When Supernatural Battles Became Commonplace 3: So this show is pretty much failing as a comedy – it doesn’t have many actual jokes, and what jokes that are there generally aren’t that great. But interestingly enough, I don’t really mind that. At this point, it seems clear that the show is trying to be something more than a comedy, and all its best moments support that quite well. Just like last week’s final apology, this week’s ending conversation between Andou and Tomoyo was by far the highlight – their “Do you want to know?” “Do you want to share?” exchange contained more honesty and trust than most actual romantic dramas. And the framing of this scene was great, too – I really loved how the entire last segment of it was shot from Andou’s perspective, so we very cleary saw Tomoyo’s perspective on him while leaving his own emotions concealed.
The conversation leading up to that exchange was great, too – the show directly laid out the contradictory escapism and desire for acceptance of chuunibyou, making it seem very likely the show will earnestly pursue the emotional contexts of these characters’ lives. Having this show actually take itself serious, and successfully take itself seriously, was one of the last things I was expecting – but if the show wants to actually go somewhere, its steps in that direction have been impressive enough so far.

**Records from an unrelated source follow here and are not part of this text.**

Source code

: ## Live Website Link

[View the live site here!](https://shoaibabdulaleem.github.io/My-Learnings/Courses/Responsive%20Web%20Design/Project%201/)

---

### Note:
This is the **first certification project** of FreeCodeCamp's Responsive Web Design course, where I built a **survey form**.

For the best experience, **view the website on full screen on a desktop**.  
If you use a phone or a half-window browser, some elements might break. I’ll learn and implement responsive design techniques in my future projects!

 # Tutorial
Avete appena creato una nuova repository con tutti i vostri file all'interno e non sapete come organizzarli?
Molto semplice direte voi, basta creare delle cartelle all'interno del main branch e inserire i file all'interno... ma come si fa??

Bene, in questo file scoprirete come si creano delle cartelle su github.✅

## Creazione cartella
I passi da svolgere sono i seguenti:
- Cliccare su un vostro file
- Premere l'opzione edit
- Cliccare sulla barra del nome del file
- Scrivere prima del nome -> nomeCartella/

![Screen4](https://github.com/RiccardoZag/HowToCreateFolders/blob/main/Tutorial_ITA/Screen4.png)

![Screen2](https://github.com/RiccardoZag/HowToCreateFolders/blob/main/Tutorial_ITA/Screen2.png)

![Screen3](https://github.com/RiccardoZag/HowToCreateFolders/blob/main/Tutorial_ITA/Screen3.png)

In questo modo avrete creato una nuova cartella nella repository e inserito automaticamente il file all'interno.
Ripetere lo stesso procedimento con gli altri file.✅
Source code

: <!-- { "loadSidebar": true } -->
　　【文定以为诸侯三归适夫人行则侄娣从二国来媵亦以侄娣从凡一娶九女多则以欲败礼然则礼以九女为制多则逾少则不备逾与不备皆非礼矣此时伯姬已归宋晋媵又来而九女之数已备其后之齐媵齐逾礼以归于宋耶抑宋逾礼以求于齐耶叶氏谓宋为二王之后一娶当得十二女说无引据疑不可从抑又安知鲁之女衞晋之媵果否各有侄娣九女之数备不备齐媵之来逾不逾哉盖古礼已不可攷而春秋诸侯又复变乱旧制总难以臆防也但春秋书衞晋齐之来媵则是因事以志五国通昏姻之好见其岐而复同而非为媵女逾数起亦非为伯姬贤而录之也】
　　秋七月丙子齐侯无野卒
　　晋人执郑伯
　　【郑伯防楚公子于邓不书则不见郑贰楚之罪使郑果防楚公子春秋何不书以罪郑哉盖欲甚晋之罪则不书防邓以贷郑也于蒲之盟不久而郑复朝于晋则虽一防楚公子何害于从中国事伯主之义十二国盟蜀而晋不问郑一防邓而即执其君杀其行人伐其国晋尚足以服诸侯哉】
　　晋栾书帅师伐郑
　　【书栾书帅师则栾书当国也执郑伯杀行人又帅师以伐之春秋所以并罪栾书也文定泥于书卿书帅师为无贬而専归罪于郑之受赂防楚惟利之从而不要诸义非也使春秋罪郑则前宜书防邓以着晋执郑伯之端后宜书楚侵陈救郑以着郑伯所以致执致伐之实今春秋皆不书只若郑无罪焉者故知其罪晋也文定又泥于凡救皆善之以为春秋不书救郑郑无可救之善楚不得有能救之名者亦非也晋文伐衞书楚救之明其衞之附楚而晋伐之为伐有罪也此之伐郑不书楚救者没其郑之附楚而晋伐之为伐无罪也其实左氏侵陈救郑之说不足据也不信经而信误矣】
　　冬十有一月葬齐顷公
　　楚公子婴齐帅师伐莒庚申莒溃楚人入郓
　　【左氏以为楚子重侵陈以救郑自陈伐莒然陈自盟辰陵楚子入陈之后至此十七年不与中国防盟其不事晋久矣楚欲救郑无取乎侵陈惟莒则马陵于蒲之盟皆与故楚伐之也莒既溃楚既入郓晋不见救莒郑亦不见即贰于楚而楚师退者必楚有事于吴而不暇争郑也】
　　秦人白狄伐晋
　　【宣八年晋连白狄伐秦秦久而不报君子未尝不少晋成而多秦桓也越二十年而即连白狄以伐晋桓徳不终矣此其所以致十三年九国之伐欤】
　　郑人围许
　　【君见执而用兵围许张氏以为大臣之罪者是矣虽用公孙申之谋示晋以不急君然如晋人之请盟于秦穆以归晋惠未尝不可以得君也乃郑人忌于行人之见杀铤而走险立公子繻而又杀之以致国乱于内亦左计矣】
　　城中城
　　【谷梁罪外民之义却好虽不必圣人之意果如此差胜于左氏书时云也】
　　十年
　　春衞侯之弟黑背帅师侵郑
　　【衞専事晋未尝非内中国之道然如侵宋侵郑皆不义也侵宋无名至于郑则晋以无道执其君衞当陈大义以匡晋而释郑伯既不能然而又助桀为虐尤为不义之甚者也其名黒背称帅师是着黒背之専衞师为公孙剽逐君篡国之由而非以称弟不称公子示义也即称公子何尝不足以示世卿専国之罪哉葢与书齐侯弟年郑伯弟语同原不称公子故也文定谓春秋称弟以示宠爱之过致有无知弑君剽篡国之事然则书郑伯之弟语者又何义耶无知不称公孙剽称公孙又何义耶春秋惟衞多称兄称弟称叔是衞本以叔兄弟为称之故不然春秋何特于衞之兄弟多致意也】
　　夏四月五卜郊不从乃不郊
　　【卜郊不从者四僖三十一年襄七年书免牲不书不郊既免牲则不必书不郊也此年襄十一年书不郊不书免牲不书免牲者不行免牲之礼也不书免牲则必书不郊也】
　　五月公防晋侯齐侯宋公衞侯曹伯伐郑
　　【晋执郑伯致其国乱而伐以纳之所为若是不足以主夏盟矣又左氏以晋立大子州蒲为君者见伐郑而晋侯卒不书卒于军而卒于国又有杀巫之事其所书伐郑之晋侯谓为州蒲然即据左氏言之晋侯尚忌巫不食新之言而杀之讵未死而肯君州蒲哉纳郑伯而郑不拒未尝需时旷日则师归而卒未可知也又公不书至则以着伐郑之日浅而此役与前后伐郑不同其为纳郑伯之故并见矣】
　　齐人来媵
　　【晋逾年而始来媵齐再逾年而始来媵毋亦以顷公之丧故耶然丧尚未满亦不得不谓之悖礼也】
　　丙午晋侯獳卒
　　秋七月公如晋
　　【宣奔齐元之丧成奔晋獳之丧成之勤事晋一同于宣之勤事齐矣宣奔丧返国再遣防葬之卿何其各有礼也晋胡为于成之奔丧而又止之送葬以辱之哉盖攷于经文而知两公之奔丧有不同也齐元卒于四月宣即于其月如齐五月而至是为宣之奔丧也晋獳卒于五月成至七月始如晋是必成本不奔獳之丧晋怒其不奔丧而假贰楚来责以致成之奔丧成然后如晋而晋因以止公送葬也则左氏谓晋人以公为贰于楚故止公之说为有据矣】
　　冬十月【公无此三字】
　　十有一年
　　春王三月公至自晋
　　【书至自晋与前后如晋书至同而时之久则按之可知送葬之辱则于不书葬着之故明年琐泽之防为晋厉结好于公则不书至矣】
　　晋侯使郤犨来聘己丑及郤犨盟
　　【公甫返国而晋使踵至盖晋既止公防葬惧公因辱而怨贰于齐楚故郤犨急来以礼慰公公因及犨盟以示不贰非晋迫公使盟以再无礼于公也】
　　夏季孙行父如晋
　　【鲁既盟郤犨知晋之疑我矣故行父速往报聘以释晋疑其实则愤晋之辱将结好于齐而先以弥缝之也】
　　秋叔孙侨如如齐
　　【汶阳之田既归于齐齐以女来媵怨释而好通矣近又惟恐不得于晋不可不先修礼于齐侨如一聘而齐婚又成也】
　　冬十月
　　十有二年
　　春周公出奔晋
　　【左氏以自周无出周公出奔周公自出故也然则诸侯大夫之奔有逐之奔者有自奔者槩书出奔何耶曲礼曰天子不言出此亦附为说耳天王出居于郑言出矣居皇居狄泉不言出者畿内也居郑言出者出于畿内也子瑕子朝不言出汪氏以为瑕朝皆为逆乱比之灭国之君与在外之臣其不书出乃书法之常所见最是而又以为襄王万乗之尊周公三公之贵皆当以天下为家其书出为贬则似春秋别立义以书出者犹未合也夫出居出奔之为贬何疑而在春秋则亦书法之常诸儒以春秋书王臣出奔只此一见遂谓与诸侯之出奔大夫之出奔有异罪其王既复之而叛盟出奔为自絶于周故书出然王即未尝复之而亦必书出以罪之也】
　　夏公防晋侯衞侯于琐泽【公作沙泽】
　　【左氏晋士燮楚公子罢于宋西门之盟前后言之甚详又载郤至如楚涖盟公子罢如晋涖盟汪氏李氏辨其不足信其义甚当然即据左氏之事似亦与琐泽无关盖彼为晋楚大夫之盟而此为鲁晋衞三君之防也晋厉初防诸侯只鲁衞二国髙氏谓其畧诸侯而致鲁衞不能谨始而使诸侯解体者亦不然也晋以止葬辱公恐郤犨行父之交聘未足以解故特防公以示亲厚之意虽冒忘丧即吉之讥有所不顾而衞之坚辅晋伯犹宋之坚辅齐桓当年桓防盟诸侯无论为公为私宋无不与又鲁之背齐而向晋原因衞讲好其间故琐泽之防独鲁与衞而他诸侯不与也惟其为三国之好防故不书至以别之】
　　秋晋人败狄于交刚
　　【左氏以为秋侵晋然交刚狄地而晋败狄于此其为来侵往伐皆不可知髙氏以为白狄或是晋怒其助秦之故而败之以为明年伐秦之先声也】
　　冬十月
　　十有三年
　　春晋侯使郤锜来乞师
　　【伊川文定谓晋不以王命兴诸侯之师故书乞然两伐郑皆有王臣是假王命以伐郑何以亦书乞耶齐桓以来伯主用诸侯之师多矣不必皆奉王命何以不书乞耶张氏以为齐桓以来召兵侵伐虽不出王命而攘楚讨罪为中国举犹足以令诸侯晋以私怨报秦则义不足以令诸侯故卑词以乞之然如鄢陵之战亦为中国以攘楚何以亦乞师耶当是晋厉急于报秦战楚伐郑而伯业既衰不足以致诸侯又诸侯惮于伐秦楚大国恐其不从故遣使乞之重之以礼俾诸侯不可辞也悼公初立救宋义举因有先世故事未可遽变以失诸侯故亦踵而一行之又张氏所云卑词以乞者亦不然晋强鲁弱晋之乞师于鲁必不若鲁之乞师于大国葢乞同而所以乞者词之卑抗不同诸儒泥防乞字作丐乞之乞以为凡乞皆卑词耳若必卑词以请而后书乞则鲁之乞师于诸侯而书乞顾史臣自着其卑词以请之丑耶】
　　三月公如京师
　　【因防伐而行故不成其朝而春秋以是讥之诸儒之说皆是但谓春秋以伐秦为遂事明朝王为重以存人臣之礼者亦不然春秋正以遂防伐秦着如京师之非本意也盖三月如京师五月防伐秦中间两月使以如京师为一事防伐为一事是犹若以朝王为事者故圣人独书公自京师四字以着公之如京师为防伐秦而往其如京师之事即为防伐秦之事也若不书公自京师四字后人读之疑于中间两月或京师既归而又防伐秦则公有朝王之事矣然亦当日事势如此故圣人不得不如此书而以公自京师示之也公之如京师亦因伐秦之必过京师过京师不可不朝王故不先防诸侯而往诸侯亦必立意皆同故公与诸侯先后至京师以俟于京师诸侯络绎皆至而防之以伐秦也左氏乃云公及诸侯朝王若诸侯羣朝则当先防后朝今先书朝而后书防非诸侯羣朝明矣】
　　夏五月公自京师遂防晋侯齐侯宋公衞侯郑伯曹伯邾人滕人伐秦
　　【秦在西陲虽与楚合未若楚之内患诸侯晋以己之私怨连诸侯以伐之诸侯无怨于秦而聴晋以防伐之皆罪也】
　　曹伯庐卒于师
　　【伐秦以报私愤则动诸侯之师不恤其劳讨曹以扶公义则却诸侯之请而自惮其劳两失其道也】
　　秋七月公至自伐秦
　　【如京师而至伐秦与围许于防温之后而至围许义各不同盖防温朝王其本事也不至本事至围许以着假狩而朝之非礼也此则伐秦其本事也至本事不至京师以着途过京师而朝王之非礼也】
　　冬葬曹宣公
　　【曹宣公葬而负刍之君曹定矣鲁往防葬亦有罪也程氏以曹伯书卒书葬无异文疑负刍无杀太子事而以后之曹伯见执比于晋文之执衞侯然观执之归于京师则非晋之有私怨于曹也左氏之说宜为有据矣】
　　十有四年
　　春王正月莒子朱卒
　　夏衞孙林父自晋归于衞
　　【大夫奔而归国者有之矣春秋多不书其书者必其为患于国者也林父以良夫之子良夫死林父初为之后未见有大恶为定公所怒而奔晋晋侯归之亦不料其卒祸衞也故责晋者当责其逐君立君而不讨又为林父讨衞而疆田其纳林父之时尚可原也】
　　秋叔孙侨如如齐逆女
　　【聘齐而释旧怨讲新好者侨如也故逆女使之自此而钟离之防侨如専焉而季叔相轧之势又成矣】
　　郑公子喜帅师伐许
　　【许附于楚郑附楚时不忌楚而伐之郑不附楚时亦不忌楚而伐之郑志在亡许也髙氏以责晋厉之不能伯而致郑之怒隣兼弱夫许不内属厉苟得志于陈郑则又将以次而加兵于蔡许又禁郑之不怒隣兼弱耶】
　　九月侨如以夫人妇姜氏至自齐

Rage of Bahamut: Genesis 3: This was very easily my favorite episode yet of Bahamut. It didn’t match the non-stop action/animation rampage of the first episode, but it didn’t have to – its atmosphere was very different but equally good, and more importantly, it actually had some goddamn heart. The episode starts somewhat slow, as the show finally decides to actually tell us what the hell’s going on with the larger plot, but the important part of the episode was Kaisar’s B-turned-A-plot. Kaisar’s always been the most interesting and endearing member of the cast, and this episode was really his chance to shine. We finally heard the full story of his house’s downfall, which he in a very Kaisar move tried to turn into a lesson about family for Rita. It’s just hard not to root for the guy – he’s totally caught up in simplistic ideas of chivalry and knighthood, but in a way that make it clear he just fundamentally wants to do the right thing. And his heart is always 100% on his sleeve. Pairing him up with Sawashiro’s Necromancer Rita is a fantastic choice, and I look forward to seeing the two of them bounce off each other from here out – even though it’s an obvious trick, I was legitimately sad to see Rita “die,” and legitimately happy to see myself fooled. This episode demonstrated an economy of character-building that’s a real great gift to have.
I mentioned the atmosphere at the beginning, and that deserves a little more praise, too. We transitioned smoothly from upbeat adventure to somber horror story, but the show didn’t seem any less comfortable here – the episode wasn’t scary, but the mood was set well, and the backgrounds were beautiful in their decay. Plus the one big fight scene was great as always – not only was the animation itself very fluid and kinetic, but the direction also bounced from one character to the next with a very natural rhythm. Bahamut continues to thoroughly impress.